Evaluation of the chemical looping gasification characteristics of kitchen waste using CuFe2O4 and NiFe2O4 as oxygen carriers

Chemical looping gasification (CLG) technology is promising for renewable energy, efficiently transforming biomass into high-quality syngas with minimal tar and pollutants. In this study, we examined the CLG characteristics of soy protein (SP), a model compound present in kitchen waste (KW), using two different oxygen carriers (OCs): Cu-Fe and Ni-Fe. The study revealed that enhancing the carbon conversion ratio (ηc) could be effectively achieved by increasing the oxygen equivalent coefficient (α) and the steam content. Consequently, the optimal gasification performance was attained when the Cu-Fe and Ni-Fe OCs were operated at the α values of 0.3 and 0.4, and steam contents of 30 % and 40 %, respectively. After ten cycles of chemical looping, both OCs retained their robust oxidation activity, ensuring that the ηc remained consistent throughout the ten cycles.
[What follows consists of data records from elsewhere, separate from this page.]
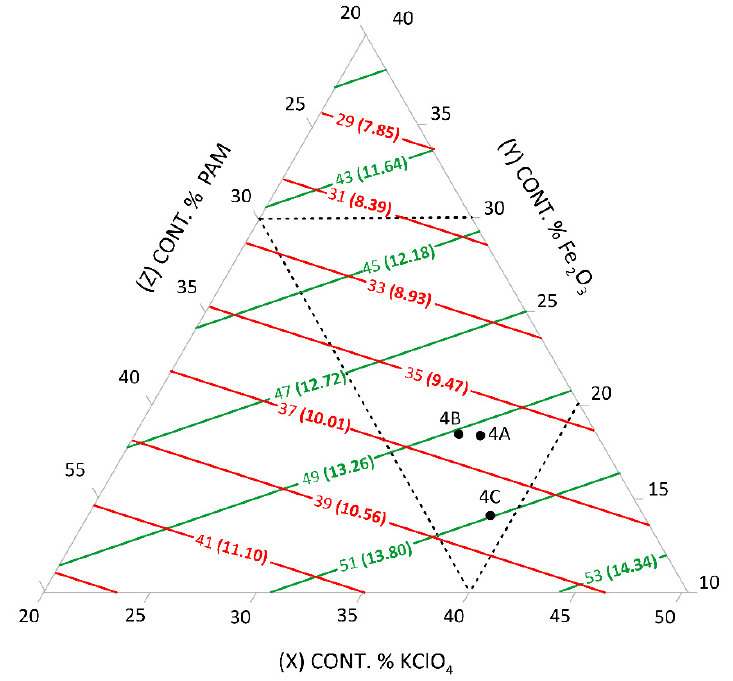
Figure 4. Relationship between costs of the composition (USD/kg): red line—1981, green line—2021; and the content of pyrotechnic composition components (%). Sides of the triangle, with fixed sulphur content S = 20%.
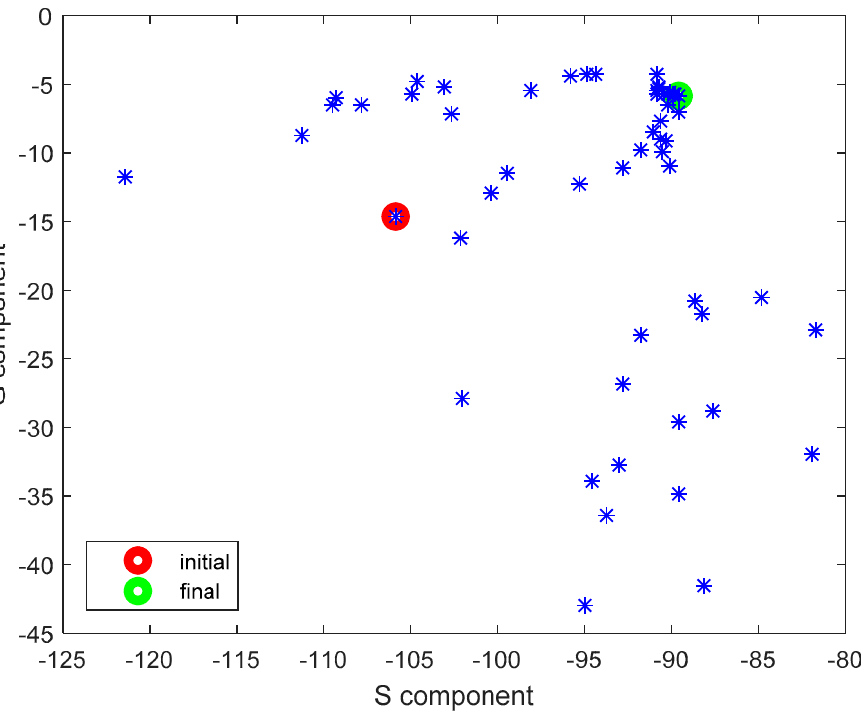
Figure 10. The history of the optimization process in the objective function space.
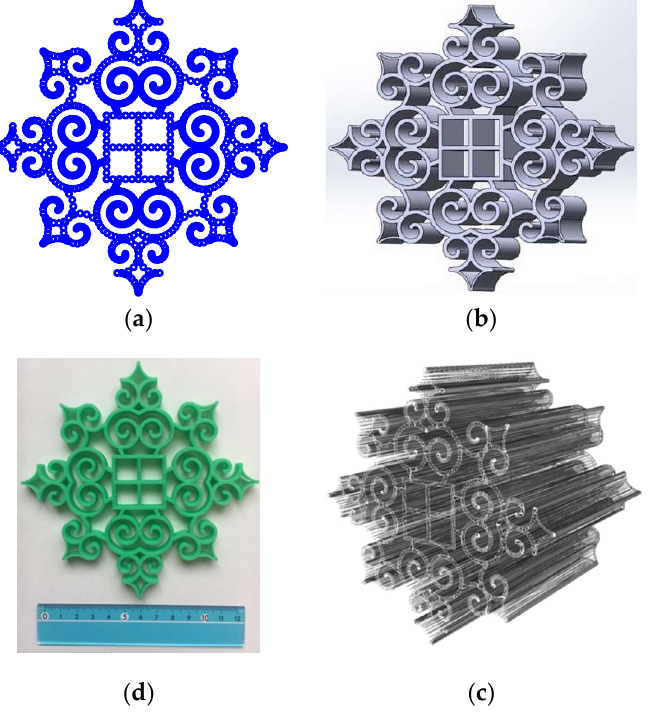
Figure 13. Model-2 based on Ainu motifs. ( a ) Point-cloud; ( b ) Solid CAD model; ( c ) Triangulation data; ( d ) Physical model built by 3D printing.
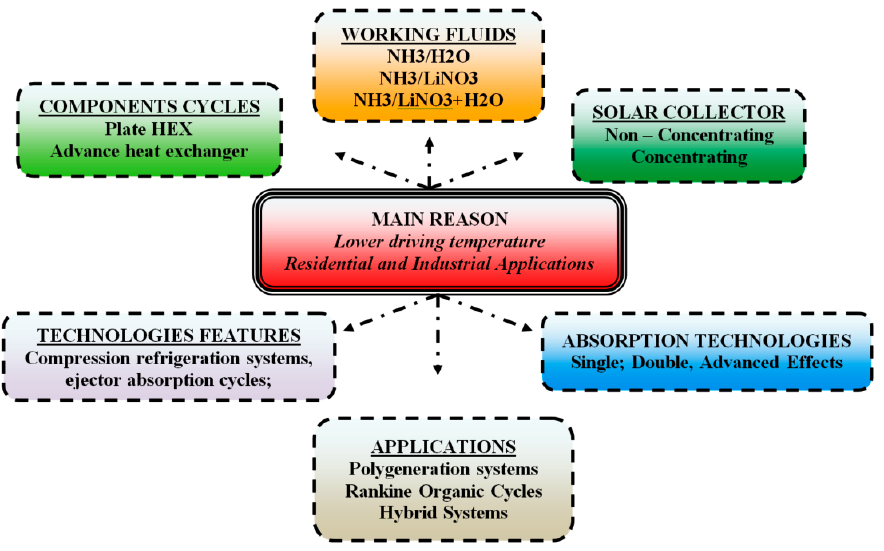
Figure 12. Schematic graphic of the solar energy source to drive absorption systems with ammonia/absorbents.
Under optimized experimental conditions, the CLG characteristics of KW were successfully determined. Notably, the ηc of KW was substantially enhanced, doubling in comparison to previous levels. The Cu-Fe OC emerged as a more suitable candidate for the CLG of KW due to its lower cost and non-toxic nature. This study provides important theoretical support and practical insights for the harmless treatment and resource utilization of KW.